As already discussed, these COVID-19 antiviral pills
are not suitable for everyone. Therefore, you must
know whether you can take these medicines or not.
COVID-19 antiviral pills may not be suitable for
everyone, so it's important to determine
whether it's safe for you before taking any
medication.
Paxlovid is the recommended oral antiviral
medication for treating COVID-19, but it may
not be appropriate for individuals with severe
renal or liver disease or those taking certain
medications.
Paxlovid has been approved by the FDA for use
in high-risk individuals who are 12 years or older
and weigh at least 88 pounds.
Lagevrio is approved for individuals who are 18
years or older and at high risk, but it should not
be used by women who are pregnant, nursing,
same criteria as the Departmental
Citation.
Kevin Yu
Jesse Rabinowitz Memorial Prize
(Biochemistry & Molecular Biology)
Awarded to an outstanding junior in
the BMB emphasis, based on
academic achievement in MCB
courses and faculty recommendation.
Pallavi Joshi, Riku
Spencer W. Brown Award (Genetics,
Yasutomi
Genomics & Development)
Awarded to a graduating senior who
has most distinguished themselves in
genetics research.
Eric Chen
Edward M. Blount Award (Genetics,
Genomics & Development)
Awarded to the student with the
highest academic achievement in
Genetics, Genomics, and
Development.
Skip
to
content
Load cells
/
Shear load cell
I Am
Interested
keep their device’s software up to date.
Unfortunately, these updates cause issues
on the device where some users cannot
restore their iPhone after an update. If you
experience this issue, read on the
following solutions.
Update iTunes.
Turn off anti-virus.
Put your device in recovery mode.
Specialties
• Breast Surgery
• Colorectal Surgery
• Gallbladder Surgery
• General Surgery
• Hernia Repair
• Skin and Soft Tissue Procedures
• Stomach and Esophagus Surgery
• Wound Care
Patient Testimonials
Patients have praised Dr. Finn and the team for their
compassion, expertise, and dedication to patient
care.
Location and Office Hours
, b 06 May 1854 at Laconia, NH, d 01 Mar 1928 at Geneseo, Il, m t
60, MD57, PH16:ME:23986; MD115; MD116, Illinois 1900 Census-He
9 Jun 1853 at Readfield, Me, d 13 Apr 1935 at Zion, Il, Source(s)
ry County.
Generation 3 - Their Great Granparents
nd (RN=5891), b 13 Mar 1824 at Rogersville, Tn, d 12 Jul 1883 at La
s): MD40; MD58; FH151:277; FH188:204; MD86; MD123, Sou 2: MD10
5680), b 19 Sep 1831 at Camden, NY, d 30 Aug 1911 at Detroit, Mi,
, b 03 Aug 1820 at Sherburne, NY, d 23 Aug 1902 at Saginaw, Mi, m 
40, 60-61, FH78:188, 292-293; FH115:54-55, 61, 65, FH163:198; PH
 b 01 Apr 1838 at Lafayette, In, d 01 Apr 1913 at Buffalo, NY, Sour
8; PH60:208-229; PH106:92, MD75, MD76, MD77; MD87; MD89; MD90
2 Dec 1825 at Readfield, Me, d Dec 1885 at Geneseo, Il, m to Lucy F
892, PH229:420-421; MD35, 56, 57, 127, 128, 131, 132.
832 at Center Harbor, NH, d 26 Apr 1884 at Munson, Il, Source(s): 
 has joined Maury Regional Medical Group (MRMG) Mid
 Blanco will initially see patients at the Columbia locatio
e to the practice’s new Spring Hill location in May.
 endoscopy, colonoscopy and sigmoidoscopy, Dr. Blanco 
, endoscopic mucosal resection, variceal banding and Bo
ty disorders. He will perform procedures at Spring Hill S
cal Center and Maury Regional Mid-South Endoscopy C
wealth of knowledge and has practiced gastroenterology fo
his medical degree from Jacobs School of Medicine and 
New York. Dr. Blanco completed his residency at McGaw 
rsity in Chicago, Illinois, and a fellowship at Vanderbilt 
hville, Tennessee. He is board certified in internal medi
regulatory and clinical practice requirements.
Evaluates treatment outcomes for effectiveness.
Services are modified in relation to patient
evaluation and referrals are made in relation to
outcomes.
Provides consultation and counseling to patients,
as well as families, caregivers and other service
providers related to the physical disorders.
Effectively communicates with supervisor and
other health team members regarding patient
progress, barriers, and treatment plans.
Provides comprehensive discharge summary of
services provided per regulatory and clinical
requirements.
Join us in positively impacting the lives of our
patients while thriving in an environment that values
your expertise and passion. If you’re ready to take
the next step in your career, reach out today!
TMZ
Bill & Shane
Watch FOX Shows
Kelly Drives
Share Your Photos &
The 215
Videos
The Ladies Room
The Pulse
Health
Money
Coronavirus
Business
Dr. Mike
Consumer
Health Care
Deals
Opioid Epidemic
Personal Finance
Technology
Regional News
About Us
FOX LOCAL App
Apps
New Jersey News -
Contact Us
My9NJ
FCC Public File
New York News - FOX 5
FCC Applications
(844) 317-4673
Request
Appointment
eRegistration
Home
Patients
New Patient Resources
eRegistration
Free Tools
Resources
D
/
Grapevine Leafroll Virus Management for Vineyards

-*-*-

**Problem to solve**
Go to the line with "medications." in the entries above and repeat every line from there through the line with "years or older and", exactly and with no other text.

**Task result**
medications.
Paxlovid has been approved by the FDA for use
in high-risk individuals who are 12 years or older
and weigh at least 88 pounds.
Lagevrio is approved for individuals who are 18
years or older and at high risk, but it should not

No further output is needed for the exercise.